Arabinoxylan hydrolysates (AXH) are the hydrolyzed products of the major components of dietary fiber arabinoxylan. AXH include diverse oligosaccharides varying in xylose polymerization and side residue modifications with arabinose at the O-2 and/or O-3 positions of xylose unit. Previous studies have reported that AXH exhibit prebiotic properties on gut bifidobacteria; moreover, several adult-associated bifidobacterial species (e.g., Bifidobacterium adolescentis and Bifidobacterium longum ssp. longum) are known to utilize AXH. Bifidobacterium pseudocatenulatum is a common bifidobacterial species found in adult feces; however, the underlying molecular mechanism by which the species utilizes AXH remains poorly investigated. In this study, we tried to elucidate the molecular mechanisms of AXH utilization by B. pseudocatenulatum YIT 4072T. We performed RNA-seq transcriptomic analysis, which identified three up-regulated gene clusters during AXH utilization.
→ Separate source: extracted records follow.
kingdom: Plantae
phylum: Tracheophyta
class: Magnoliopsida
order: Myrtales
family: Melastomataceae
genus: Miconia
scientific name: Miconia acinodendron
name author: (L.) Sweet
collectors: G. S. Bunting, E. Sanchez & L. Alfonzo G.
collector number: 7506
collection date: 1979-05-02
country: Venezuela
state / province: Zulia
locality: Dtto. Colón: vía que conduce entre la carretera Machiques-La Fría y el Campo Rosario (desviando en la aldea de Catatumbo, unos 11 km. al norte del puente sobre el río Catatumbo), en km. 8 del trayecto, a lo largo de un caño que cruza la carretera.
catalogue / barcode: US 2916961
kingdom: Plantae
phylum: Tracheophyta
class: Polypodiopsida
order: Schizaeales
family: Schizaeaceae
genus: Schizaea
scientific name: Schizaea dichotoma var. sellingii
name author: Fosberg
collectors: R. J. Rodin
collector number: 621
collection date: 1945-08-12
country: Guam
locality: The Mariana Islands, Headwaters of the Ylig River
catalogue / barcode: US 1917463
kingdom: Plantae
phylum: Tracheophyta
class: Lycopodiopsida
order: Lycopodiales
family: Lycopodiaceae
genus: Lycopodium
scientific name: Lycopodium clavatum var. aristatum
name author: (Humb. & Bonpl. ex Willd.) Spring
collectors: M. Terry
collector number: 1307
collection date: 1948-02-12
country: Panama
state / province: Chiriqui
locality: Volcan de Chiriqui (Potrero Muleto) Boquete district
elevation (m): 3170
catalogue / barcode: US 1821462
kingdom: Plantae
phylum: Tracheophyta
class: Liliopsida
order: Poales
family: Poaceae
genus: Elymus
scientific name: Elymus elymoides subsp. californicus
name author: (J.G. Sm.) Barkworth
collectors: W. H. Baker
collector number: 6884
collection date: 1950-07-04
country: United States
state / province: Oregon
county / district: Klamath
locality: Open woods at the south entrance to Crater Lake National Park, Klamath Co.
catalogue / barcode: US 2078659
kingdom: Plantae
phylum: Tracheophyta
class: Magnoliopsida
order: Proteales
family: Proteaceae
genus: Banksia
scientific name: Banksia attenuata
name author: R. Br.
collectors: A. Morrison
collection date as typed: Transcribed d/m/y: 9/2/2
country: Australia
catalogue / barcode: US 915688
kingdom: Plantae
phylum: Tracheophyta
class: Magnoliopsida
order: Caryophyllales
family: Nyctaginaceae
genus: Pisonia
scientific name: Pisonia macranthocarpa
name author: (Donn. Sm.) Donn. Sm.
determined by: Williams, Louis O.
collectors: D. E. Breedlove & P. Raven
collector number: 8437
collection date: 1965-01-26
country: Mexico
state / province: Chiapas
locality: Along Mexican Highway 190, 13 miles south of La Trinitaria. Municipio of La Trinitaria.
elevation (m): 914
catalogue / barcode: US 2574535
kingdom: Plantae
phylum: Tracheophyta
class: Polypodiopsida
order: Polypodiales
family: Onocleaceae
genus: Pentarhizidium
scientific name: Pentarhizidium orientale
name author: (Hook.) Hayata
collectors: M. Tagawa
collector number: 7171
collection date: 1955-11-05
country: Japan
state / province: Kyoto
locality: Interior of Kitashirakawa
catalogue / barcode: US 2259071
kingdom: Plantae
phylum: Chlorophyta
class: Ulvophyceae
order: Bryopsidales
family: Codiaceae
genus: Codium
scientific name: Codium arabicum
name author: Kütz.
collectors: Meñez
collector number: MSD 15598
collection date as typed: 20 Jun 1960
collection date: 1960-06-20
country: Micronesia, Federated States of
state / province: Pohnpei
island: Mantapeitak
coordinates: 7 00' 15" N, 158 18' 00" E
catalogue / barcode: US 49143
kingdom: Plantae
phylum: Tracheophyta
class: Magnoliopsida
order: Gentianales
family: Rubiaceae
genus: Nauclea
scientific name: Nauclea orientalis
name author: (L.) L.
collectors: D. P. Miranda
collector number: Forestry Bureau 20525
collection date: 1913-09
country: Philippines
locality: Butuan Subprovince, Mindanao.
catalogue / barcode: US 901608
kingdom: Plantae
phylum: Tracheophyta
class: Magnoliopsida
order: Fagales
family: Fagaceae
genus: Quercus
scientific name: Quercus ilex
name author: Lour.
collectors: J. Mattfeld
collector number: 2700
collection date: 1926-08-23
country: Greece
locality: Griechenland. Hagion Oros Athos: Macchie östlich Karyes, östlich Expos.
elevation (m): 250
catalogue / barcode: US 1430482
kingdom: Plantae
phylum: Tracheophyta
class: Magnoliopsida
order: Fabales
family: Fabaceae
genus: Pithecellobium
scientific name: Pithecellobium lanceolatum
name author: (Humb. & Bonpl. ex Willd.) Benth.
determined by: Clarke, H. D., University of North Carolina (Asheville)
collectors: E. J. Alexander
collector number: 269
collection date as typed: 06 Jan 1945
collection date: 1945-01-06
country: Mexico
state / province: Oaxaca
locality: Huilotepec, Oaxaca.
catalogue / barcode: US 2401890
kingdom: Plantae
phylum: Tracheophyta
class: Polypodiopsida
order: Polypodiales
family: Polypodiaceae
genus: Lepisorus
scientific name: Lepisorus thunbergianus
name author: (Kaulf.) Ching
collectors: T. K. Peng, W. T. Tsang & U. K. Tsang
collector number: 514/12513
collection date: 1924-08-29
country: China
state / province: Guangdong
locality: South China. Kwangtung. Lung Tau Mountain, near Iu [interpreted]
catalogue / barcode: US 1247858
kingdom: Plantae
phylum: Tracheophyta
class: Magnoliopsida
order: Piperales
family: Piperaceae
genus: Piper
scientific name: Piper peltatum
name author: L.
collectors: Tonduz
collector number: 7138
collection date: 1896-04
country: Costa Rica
The gene clusters encoded three sets of ATP-binding cassette (ABC) transporters and five enzymes belonging to the glycoside hydrolase family 43 (GH43). By characterizing these recombinant proteins, we found that three solute-binding proteins of ABC transporters had different but overlapping substrate specificities: two arabinofuranosidases exhibited distinct specificity: and three xylosidases exhibited functionally identical activity. These data collectively suggest that the transporters and glycoside hydrolases encoded in the three gene clusters work together to utilize AXH with different sizes and side residue modifications. Thus, our study sheds light on the overall picture of how these proteins collaborate for utilization of dietary fiber-derived oligosaccharides AXH in B. pseudocatenulatum, and may explain the predominance of this human gut symbiont species in the adult gut.